La loi 221 du 22 juillet 1991 permet aux autorités italiennes de dissoudre les conseils municipaux (et, plus largement, toute entité administrative) accusés d’infiltration mafieuse. La commune ou l’administration est alors administrée par des commissaires extraordinaires du gouvernement. Au bout de 18 mois, de nouvelles élections/nominations sont organisées.
L’association Avviso Pubblico vient de publier une étude sur le bilan de plus de 30 ans de cette loi antimafia. 365 décrets de dissolution ont été signés sur cette période concernant 275 entités (dont 6 agences hospitalières).
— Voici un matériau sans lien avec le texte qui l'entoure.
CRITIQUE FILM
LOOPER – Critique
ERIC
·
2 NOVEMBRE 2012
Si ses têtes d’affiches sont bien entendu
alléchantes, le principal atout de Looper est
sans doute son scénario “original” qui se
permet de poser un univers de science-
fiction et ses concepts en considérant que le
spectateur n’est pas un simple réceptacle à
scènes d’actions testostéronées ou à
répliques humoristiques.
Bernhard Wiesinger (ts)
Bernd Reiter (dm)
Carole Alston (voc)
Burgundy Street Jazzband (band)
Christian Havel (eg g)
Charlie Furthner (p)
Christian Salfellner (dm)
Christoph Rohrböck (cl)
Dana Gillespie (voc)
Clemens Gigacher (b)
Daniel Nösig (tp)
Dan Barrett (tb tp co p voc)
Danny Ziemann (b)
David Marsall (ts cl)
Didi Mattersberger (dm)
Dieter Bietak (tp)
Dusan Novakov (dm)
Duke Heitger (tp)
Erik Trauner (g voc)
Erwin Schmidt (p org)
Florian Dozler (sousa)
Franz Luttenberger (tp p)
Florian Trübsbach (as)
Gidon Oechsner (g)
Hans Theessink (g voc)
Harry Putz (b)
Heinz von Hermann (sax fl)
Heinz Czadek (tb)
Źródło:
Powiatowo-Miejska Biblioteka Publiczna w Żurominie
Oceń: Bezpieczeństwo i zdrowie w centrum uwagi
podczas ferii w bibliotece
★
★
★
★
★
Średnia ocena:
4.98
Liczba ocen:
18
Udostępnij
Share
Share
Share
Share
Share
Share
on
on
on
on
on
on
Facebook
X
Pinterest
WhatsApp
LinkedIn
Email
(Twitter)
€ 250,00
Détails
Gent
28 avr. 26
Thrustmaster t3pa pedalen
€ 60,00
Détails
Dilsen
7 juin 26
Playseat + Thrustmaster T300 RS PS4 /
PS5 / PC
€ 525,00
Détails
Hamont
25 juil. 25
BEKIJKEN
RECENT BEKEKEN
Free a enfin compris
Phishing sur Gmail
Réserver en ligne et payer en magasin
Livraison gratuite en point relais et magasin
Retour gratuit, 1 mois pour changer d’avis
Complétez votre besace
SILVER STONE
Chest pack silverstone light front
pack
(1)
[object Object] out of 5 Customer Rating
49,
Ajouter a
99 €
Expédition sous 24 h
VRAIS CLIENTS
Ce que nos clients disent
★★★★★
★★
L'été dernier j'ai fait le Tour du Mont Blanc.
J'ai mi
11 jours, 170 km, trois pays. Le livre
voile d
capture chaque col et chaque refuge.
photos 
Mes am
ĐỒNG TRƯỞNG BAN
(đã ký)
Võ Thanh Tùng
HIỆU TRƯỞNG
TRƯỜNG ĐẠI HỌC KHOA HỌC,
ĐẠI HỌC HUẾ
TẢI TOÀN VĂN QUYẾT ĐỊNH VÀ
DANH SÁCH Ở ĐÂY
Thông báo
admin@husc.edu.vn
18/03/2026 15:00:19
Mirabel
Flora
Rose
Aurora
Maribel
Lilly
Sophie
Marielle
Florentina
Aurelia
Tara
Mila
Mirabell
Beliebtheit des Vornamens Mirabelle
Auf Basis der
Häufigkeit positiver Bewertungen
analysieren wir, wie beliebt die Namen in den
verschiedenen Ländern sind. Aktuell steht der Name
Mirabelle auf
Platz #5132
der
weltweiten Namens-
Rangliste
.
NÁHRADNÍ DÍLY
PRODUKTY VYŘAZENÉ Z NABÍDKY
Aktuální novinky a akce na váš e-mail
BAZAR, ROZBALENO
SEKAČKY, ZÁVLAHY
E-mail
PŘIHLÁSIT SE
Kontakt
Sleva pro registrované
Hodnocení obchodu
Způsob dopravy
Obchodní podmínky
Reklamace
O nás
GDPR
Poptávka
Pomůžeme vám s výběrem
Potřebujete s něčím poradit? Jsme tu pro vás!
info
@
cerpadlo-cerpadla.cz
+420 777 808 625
Au cours de l’année 2021, il y a eu 14 décrets de dissolution : 4 dans les Pouilles (Squinzano, Carovigno, Foggia, Ostuni) ; 4 en Calabre (Guardavalle, Nocera Terinese, Simeri Crichi, Rosarno) ; 4 en Sicile (Barrafranca, San Giuseppe Jato, Calatabiano, Bolognetta) et 2 en Campanie (Marano di Napoli, Villaricca). 4 de ces communes ont moins de 5.000 habitants ; 4 ont entre 5.000 et 15.000 ; 4 de 15.000 à 30.000 et 2 de plus de 30.000 habitants. 8 conseils municipaux étaient dirigés par des « listes civiques », 4 par le centre-gauche et 2 par le centre-droit.
Au 31 décembre 2021, 27 collectivités locales étaient gérées par des commissaires extraordinaires : 9 en Sicile, 8 en Calabre, 5 dans les Pouilles, 4 en Campanie et 1 dans le Val d’Aoste.
Sur le total des 365 dissolutions : 127 concernaient la Calabre, 113 la Campanie, 89 la Sicile, 23 les Pouilles et 13 d’autres régions (Piémont, Ligurie, Lazio, Basilicate, Lombardie, Émilie-Romagne, Val d’Aoste).
Sur les 365 décrets de dissolution : 71 ont concerné plusieurs fois la même collectivité (28 en Calabre, 27 en Campanie, 15 en Sicile et 1 dans les Pouilles). 52 collectivités ont été dissous 2 fois ; 18, 3 fois et une seule, 4 fois.